## Tarea requerida
Extrae el texto de todas las filas y reprodúcelo línea por línea, sin alterar ningún carácter.

## Datos por procesar
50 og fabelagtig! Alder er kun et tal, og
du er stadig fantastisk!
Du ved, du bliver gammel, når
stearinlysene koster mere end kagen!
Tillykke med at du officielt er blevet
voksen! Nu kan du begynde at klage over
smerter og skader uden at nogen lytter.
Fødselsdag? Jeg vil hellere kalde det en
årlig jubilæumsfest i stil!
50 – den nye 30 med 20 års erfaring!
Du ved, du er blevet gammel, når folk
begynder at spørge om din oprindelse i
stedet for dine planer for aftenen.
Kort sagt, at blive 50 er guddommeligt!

## Problema resuelto
50 og fabelagtig! Alder er kun et tal, og
du er stadig fantastisk!
Du ved, du bliver gammel, når
stearinlysene koster mere end kagen!
Tillykke med at du officielt er blevet
voksen! Nu kan du begynde at klage over
smerter og skader uden at nogen lytter.
Fødselsdag? Jeg vil hellere kalde det en
årlig jubilæumsfest i stil!
50 – den nye 30 med 20 års erfaring!
Du ved, du er blevet gammel, når folk
begynder at spørge om din oprindelse i
stedet for dine planer for aftenen.
Kort sagt, at blive 50 er guddommeligt!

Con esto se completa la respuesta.